いきなり現れるや否や、一方的に捲し立てて喋り倒す眼鏡の少女によって、シズカの頭が収まりつつあった鈍い痛みを強く訴え出す。

せっかく意識がハッキリしてきたのに、これじゃ逆戻りだ。眉間に深い皺が刻まれる。

相手の声を遮断するため首にかけたイヤーマフを付けようとすると、未だに喋り続ける少女の肩に手が置かれる。

 

「コトリ、そこまで。相手が困ってる」

 

「ハッ! 私としたことがまた……。すみません……」

 

ようやく我に返った少女コトリは、シズカに謝罪すると申し訳なさそうに頭を下げた。

 

「ごめんなさい。一度説明が始まると止まらないの」

 

説明少女コトリの暴走を止めたのは、犬耳を生やした黒髪の少女だった。

 

「猫塚ヒビキ、よろしく」

 

「豊見コトリと申します! 説明が必要なら何時でもお呼び下さい!」

 

「西園寺シズカです。よ、よろしくお願いします」

 

怒濤の説明津波を止めてくれたヒビキに内心で感謝しつつ、シズカは挨拶をした。が、コトリはどうやらまだ喋り、もとい説明足りないらしく、期待に満ちた目でシズカを見詰めている。

シズカは気付かない振りをして、そっと視線を逸らした。

 

「しかし、改良型スーパーノヴァのテスト射撃で、まさかこんなことになるなんてね……。次はもう少し威力を……」

 

「ウタハ先輩、それよりも――」

 

ウタハは次のテストの事を考えていたが、ヒビキはそれよりも優先すべきことがあると、格納庫の扉を指差す。

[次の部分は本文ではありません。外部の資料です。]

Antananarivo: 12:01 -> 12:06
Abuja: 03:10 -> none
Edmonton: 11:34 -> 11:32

ドタドタと誰かが大急ぎでやってくる足音が近付いてきた。

 

「こらー! エンジニア部!! これは一体なんなのよ!!」

 

格納庫の扉を勢いよく開け、怒り心頭のユウカが青空に響き渡る怒号を飛ばす。

 

「ああ、ユウカ。改良したレールガンのテスト射撃を行ったのだが、思ったより威力が強くてね」

 

「それで格納庫の天井を丸ごと吹き飛ばすってどういう了見ですか!」

 

『ちょっと失敗した』程度の様子で説明するウタハに、ユウカは空を指差しながら事態の大きさをツッコむ。

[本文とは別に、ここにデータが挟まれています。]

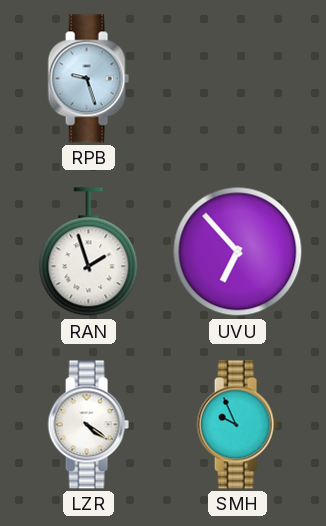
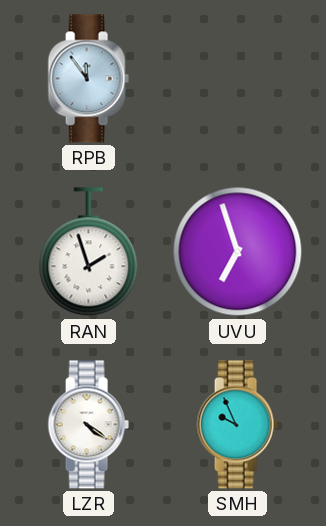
RPB: 9:27 -> 11:54
UVU: 6:53 -> 6:57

その余りの剣幕に、アリスは申し訳なさそうな顔をしながら前に出た。

 

「ユウカ、ごめんなさい。アリスが光の剣をもっと強くしたいと言ってしまったせいです」

 

アリスが謝罪すると、ユウカは鬼のような形相から打って変わって、まるで我が子を見守る母親のような慈愛に満ちた顔付きに変わった。

 

「気にしないで、アリスちゃんは何にも悪くないわ!」

 

もしかしてこの人、そっちの気があるのか?

ユウカに湧いた『とある疑惑(ロリコン)』に、シズカは疑いの眼差しを向ける。

自分に向けられる視線に気付いたユウカは、視線の主を見て慌てて駆け寄った。

 

「し、シズカさん、大丈夫ですか!?」

 

「とりあえずは大丈夫です。まだちょっと頭がガンガンしますけど……」

 

一先ず大事ないことを伝えるシズカであったが、直後、彼女の頭痛を増幅させるような爆発音が轟いた。

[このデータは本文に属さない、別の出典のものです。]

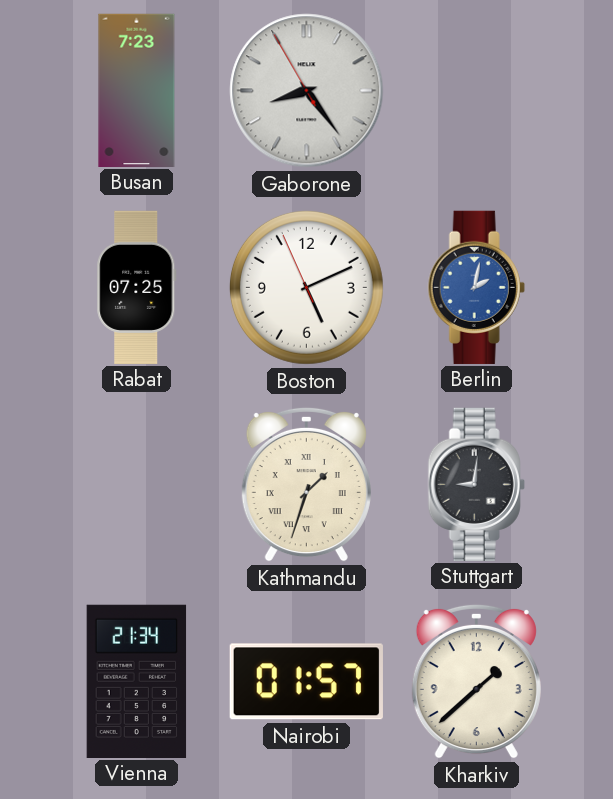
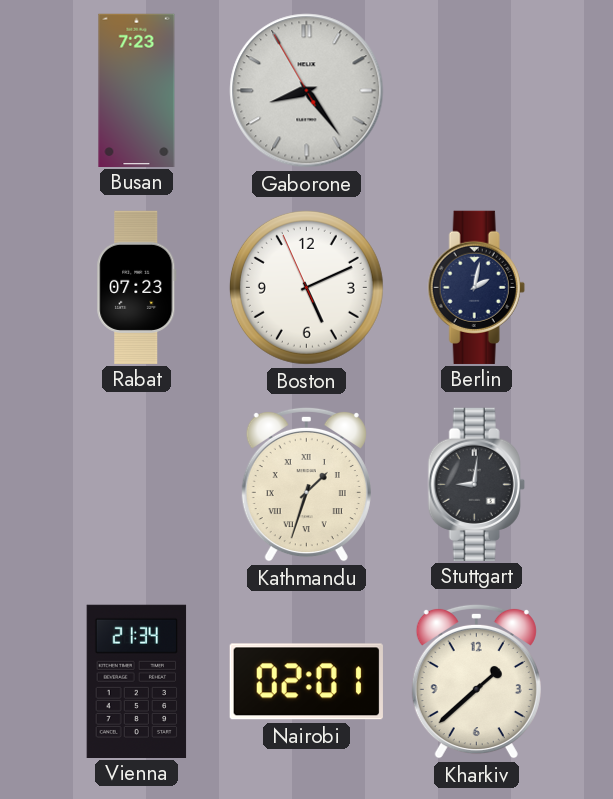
Rabat: 07:25 -> 07:23
Berlin dial: blue -> navy
Nairobi: 01:57 -> 02:01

格納庫に居た全員が音源の方を向くと、青い空に黒煙が何本も立ち上っている。

 

「一体何の騒ぎだい?」

 

「さっき発射したレールガンの衝撃で、学校中のガラスが割れたんです! しかもそれが原因で機械やセキュリティが誤作動を起こして大騒ぎになっています!」

 

「それはいけない。私達が原因なのだから、私達が事態を収拾せねば」

 

「緊急クエスト発生です! アリスも一緒に行きます!」

 

エンジニア部とアリス、ユウカは自分の得物を手に持つと、格納庫から急いで出て行った。

一度出て行ったユウカは、扉から顔だけ出すとシズカに声をかける。

 

「シズカさん、危ないからここに居てください!」

 

それだけ言うと、今度こそ格納庫から出て行った。

 

「あは、あはは……」

 

シズカはその場に大の字で倒れ込み、虚ろな目で青空を見上げながら乾いた笑いを漏らす。

これは一体どういうことだ。治安が良いからミレニアムを選んだのに、これじゃあ前の学校と殆ど同じじゃないか。私は何のためにここに来たんだ。

レッドウィンターと違いがあるとすれば、騒ぎの原因が人によって起きているか、機械によって起きているか程度だろう。

求めていた静かな学校生活からはほど遠く、実際に待っていたのは爆発と混乱の日常。

遠くから聞こえる爆発音を聞きながら、シズカは一筋の涙を流した。

 




シズカはいつでもどこでも周囲の音を遮断出来るように、常に首にイヤーマフをかけています。